Was hat man als Missionschef in den Tagen vor Beginn der Spiele noch für Aufgaben?
Ich verschaffe mir ein Bild vor Ort und plane alles, was in den kommenden Tagen ansteht und wie wir alles vorbereiten für die Ankunft der Delegation. Dann geht es darum, die Abläufe genau zu verstehen, sodass ich dementsprechend mit der Mannschaft kommunizieren kann. Ich schaue mir zudem die Wege und Uhrzeiten noch einmal genau an, sodass es keine Überraschungen gibt. Es geht auch darum, die einzelnen Tage vorauszuplanen. Ich werde deshalb morgen (Samstag, das Gespräch fand am Freitag statt; Anm. d. Red.) die Wege ein bisschen abfahren, damit ich sehe, was die reellen Zeiten zwischen den verschiedenen Orten sind, im Vergleich zu dem, was der Organisator angibt. Es gibt einfach noch eine Reihe an Fragen, die geklärt werden müssen, bevor die ersten Leute ankommen. Es geht hauptsächlich um die Logistik und darum, die Abläufe zu verstehen. Die Leute, die drei Tage vor ihrem Wettkampf ankommen, müssen gut gebrieft sein und es soll keine Zeit verloren werden mit Fragen, die ich im Vorfeld schon stellen kann.
+-------+
→ **Schriftliche Anweisung**: Setzen Sie das obige Gespräch mit dem Missionschef über die Vorbereitungen vor Beginn der Spiele im Anschluss an dessen letzten Satz fort.

→ **Gesammelte Daten**:
+-------+
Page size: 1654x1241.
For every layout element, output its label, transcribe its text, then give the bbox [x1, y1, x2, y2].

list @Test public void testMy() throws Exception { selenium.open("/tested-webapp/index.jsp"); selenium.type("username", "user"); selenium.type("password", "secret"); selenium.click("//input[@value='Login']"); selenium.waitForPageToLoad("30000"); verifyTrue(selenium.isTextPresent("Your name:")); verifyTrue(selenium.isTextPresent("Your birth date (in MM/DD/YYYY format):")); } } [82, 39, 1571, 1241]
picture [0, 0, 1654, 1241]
+-------+
→ **Nachstehende Ausgabe**:
Bei den diesjährigen European Games werden 43 Prozent der Wettbewerbe als Europameisterschaft ausgetragen, 91 Prozent sind sogar Teil der Olympiaqualifikation. Das ist erheblich mehr als 2019 in Minsk. Was bedeutet das für das Event?
Es ist „à court terme“ ein Zeichen dafür, dass die Entwicklung von Baku über Minsk und jetzt Krakau positiv ist. Das IOC versucht, die Wertigkeit des Events zu erhöhen. Das ist natürlich nicht in jeder Disziplin gleichermaßen möglich gewesen. Man muss pro Sportart eine Analyse machen, wie hochwertig die einzelnen Wettbewerbe sind. Sind die Besten dabei oder nicht? „Au départ“ ist es aber – wenn ich mir anschaue, wie alles aufgezogen ist – im Vergleich mit Tokio ein Schritt in die Richtung, wo die Europaspiele ihre Daseinsberechtigung haben. Das einzige „Bémol“ ist der sehr große Wettkampfkalender für die Sportler. Da muss man irgendwann die Fragen stellen: Was hat wo im Kalender wirklich Sinn und was verlangt man den Sportlern ab? Das ist nicht einfach.
Welchen Stellenwert haben die European Games Ihrer Ansicht nach in diesem vollen internationalen Wettkampfkalender?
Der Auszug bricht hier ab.